So, what is most important to consider when we start dating someone is the friendship between the two of us. Are we good friends? A good friend is someone who shares many of our interests, our passions; who has the same values and the same faith. We then speak of compatibility. Of course, there are disagreements between friends! But we always manage to find a solution when we are good friends. We will be frank and truthful but also open to criticism. There is always a climate of trust between two good friends.
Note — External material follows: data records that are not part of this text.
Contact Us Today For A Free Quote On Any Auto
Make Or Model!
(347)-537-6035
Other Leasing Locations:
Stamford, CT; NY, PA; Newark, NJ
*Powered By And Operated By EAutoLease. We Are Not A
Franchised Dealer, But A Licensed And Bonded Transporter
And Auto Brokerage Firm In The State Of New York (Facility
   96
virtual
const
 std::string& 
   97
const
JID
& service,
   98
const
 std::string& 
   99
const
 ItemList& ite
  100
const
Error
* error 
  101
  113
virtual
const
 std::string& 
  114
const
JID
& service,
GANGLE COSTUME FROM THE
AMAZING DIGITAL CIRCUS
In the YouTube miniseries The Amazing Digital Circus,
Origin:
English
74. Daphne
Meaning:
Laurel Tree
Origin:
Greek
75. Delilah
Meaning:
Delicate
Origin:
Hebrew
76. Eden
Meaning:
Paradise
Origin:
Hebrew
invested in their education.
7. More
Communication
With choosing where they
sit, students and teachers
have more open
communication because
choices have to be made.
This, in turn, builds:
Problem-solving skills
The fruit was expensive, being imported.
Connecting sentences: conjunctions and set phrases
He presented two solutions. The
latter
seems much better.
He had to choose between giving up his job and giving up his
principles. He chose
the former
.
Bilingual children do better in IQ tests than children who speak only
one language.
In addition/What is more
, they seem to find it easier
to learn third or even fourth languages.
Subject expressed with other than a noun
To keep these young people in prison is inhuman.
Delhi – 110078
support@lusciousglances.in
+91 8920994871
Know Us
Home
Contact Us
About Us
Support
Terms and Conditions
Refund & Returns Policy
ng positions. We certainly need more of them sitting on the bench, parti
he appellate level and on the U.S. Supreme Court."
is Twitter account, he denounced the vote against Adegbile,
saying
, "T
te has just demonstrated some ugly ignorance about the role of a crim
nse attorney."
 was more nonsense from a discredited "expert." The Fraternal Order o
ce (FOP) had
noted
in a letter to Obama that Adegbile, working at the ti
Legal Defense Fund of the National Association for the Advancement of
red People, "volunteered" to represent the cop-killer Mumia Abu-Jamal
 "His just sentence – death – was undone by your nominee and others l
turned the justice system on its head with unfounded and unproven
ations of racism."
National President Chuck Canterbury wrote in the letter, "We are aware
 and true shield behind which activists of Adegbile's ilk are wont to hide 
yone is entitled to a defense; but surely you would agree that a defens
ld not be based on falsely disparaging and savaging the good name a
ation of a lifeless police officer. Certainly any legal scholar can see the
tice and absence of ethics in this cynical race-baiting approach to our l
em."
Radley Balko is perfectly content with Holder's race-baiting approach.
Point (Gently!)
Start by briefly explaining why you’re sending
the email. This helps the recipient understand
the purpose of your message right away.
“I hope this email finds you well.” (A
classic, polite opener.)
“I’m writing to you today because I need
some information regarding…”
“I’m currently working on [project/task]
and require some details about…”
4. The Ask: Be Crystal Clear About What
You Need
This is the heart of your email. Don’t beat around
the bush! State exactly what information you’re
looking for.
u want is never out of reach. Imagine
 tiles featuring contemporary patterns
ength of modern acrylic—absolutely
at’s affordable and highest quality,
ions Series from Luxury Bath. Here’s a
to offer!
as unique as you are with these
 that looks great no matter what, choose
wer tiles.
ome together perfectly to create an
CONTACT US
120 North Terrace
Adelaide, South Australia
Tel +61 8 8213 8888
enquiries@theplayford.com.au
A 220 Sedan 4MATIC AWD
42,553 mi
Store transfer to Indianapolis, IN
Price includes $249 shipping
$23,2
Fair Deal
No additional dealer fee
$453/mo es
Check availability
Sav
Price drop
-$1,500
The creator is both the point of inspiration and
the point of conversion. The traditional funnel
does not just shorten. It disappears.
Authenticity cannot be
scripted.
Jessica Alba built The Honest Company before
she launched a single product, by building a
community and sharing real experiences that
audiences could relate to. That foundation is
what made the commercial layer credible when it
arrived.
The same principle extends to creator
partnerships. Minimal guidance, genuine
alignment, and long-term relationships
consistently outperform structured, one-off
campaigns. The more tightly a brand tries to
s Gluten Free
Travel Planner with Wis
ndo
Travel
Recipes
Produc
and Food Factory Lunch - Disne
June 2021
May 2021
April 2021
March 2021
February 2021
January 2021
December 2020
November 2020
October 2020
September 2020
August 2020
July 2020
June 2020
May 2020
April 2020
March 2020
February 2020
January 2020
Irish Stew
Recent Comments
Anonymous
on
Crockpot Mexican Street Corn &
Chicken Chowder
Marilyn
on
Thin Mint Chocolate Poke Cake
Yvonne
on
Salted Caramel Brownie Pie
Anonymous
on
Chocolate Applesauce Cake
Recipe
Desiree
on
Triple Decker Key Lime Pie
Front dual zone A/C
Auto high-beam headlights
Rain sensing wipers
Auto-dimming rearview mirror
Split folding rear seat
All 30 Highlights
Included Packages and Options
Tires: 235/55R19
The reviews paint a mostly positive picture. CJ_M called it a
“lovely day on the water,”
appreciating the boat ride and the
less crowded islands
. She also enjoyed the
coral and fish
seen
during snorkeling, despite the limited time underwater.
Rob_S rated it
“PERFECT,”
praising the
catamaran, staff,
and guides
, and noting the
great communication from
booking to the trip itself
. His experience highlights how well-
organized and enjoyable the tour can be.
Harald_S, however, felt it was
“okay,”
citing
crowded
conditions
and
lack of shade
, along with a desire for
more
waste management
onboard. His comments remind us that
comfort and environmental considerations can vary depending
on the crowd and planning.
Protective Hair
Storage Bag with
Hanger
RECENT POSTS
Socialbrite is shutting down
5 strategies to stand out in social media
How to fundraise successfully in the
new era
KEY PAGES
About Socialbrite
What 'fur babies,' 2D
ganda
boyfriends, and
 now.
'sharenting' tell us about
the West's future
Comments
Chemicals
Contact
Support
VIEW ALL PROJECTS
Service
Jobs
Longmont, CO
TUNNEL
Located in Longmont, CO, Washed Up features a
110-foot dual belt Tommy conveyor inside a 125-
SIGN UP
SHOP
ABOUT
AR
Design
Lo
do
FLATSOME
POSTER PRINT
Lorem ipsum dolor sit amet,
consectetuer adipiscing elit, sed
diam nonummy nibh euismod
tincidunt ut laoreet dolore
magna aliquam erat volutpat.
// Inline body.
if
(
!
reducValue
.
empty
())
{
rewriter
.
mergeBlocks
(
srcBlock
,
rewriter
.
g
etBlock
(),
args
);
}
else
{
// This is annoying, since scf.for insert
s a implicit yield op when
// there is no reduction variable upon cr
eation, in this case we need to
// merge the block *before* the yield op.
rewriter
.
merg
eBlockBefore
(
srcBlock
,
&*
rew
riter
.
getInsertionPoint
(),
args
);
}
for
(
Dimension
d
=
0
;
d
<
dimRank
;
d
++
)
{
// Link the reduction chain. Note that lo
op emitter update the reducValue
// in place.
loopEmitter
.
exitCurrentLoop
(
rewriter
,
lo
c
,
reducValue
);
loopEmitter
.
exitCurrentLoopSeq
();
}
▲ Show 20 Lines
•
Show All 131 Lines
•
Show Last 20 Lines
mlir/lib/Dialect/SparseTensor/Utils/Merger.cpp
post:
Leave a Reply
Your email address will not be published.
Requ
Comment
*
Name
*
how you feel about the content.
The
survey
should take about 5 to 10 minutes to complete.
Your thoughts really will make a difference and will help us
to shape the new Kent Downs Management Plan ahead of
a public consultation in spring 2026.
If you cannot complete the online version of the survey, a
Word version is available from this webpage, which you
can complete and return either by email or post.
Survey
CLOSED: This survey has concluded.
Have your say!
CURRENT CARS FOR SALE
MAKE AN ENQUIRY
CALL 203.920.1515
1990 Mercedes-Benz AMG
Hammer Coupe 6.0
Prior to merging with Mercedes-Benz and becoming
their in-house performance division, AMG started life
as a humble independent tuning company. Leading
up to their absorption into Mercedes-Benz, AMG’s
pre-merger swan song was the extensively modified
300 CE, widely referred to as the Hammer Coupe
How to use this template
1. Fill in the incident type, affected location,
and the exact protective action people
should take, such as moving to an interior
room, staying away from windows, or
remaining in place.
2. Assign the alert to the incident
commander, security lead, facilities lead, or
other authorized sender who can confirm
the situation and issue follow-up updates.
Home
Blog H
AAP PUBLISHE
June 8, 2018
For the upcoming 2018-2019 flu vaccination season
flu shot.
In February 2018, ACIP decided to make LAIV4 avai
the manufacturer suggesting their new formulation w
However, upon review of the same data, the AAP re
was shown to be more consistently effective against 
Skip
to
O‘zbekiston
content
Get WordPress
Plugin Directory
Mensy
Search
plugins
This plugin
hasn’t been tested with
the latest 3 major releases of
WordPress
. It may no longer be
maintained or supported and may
What takes us from friendship to a deeper relationship is physical and emotional attraction. And that too, is created by God! We only have to read the book Song of Songs to see that these butterflies, this overload of hormones, is an essential ingredient in a relationship. Chemistry is a dynamic force that creates a powerful connection. An intangible spark that ignites when two people meet, forcing them to delve deeper into each other’s lives. But you have to be careful with chemistry: if it is not well limited, or framed, it can do significant damage. Although it is very exciting, it is necessary to know how to tame it at the right time, that is to say after having developed the friendship, before having evaluated our compatibility. “I adjure you, O daughters of Jerusalem, that you not stir up or awaken love until it pleases” (Song of Songs 8:4 ESV).
Chemistry is captivating and can blind us. It is also changeable and therefore, not reliable. Compatibility is based on character traits that are unlikely to change since that is the core of someone’s personality. That is why it is important to retain the impulses of our hearts to take the time to detect the true character of a person. A little advice here: the suitor will always be gentle and respectful with his sweetheart; it is therefore not in the interactions between the two lovers that we can judge the character of a person. Rather, it is by watching how he interacts with his parents, his friends, his spiritual authorities, and even the waiters at the restaurant, that we will get a better idea of his true character. Do not isolate yourself during your dating, you need to see the interactions with those around you.
Another important note for Christians. Nowhere in the Bible does it say that we must act on our sexual urges to confirm that we are truly meant for each other. Quite the contrary! Whenever the Bible positively talks about sexuality it is always in the context of marriage. If there is an attraction, it’s chemistry: no need to test it to confirm it!
Compatibility is not chemistry, and chemistry is not a sign of compatibility. If you don’t have the same interests, or worse, not the same faith, even if there’s chemistry, your relationship isn’t on the right footing. But without the chemistry, this beautiful friendship is just a beautiful friendship. Compatibility and chemistry are two essential ingredients.